Back to the main drag and its joys of murals.

I am trying to pry deeper into the life of this community and ask Kizzen about a local cemetery. She says; ah yes!  and drives me across a lovely sage and juniper valley. We turn into a small gravel road and here it is: the only outdoor human cremation facility in the United States which -- I learn -- will perform a funeral pyre for anyone, regardless of their religion. The funeral pyre is a simple concrete-brick-hearth with a steel grate, and a body is usually wrapped in a simple cloth, surrounded by juniper logs and covered with branches. Then anything may happen -- music? words? tears? -- and the pyre goes ablaze. Kizzen says that during the dead of winter --  with deep Colorado frost and cold cold winds blowing from the icy ridges -- many mourners come close to the fire and turn their backs to warm their living bodies.






  
I learn that Kizzen's close friends were cremated here as well. Some recently, and her eyes tear up. I feel my own tears coming up, too: a companionable grief, a shared sadness.  But to her and to me this is a great place to bid farewell to people we loved, away from everything but the mountain range now wrapped in fog and the desert breathing in and out. Small copper plaques are the only markers measuring the passage of time, and Kizzen touches them one by one. I see a Polish name, and below a Danish one. They are world travelers even now, in this great Colorado valley

And the desert plant life? it folds its feathery wings before first snow comes.
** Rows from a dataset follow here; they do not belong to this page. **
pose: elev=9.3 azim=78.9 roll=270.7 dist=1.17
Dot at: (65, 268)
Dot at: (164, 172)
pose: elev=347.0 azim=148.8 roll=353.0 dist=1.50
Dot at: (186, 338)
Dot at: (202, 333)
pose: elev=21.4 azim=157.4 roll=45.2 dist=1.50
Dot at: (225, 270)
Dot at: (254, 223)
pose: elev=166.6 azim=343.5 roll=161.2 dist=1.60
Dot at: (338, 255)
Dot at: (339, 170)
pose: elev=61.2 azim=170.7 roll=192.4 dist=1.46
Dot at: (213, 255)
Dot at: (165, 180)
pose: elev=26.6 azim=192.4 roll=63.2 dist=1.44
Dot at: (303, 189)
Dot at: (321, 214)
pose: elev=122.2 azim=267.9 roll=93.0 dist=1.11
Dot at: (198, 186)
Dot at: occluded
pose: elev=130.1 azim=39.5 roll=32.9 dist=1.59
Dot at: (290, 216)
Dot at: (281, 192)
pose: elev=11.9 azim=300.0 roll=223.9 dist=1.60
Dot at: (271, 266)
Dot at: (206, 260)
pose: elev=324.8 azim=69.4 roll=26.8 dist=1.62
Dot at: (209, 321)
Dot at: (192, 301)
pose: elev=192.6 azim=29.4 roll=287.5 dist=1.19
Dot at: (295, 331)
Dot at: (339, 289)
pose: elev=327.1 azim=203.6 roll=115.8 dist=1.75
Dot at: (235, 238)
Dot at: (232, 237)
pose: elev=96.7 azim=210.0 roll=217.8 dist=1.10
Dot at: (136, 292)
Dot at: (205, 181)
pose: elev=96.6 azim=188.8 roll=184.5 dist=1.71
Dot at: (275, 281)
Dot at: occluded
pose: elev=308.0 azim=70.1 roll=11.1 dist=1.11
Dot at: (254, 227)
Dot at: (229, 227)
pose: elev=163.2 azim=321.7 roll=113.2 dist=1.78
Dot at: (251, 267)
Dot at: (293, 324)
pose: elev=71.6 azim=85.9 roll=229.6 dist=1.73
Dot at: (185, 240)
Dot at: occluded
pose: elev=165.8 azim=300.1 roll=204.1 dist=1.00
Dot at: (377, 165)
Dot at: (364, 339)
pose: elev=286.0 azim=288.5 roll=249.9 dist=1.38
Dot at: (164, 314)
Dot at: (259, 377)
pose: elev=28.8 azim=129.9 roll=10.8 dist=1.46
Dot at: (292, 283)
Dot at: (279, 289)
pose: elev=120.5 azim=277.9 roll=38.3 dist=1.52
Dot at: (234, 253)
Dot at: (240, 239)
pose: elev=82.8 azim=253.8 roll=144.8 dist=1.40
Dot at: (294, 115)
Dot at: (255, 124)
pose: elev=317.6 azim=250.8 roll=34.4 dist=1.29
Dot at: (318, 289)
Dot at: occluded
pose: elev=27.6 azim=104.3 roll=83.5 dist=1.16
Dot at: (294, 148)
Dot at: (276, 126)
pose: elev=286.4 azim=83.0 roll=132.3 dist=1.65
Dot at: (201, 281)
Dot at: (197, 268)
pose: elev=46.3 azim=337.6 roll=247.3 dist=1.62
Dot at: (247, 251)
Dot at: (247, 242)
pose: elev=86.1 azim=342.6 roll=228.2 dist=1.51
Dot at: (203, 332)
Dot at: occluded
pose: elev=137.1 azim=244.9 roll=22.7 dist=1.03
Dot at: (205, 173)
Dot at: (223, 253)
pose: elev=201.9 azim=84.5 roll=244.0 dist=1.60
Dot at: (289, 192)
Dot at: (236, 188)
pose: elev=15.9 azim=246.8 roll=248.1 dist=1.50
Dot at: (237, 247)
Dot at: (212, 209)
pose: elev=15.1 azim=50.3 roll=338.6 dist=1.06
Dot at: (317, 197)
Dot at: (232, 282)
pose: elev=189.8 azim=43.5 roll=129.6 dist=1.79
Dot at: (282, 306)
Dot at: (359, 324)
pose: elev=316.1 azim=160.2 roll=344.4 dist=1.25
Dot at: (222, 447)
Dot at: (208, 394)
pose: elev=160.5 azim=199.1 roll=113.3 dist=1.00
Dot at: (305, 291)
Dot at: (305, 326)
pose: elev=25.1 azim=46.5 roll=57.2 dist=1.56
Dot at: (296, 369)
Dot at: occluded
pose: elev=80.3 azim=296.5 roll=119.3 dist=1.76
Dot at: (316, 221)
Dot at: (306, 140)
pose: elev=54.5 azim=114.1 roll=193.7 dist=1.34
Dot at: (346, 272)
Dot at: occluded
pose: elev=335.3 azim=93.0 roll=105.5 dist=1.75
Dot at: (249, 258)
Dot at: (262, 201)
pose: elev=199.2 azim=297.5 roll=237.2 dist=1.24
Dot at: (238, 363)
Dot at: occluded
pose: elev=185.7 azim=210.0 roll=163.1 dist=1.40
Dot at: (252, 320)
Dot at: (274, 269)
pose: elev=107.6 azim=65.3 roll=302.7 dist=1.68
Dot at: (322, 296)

Lured by a nearby stream, I walk into the forest and discover an aspen trunk blazing with lichens, something I have not seen anywhere else. Not even on aspen rich slopes of Boulder Mountain in Utah, or in the Rockies. Usually, lichens live on rocks and leave aspens alone, but here they climb the trunks as if to get higher and have a better view of all things.

 And at the end of the road I see another white and golden stupa, surrounded by prayer flags and sheltered by the sea of boiling clouds. The space. The sky. Oh...

Kizzen is happy here. We traveled together for hours now and listened to the running water and our silent memories, and even bought some bread in the ashram.  She says we have been gone for a long time and they -- Janet and John -- may be wondering what happened to us.  I say: "Tell them the post office lines were long today," and we drive home.

Janet meets us in front of the cabin and asks: "What happened to you two? We were getting concerned" and Kizzen, as cool as a ripe cucumber after a cold rain, says: "The post office lines were awfully long today" and we leave it at that.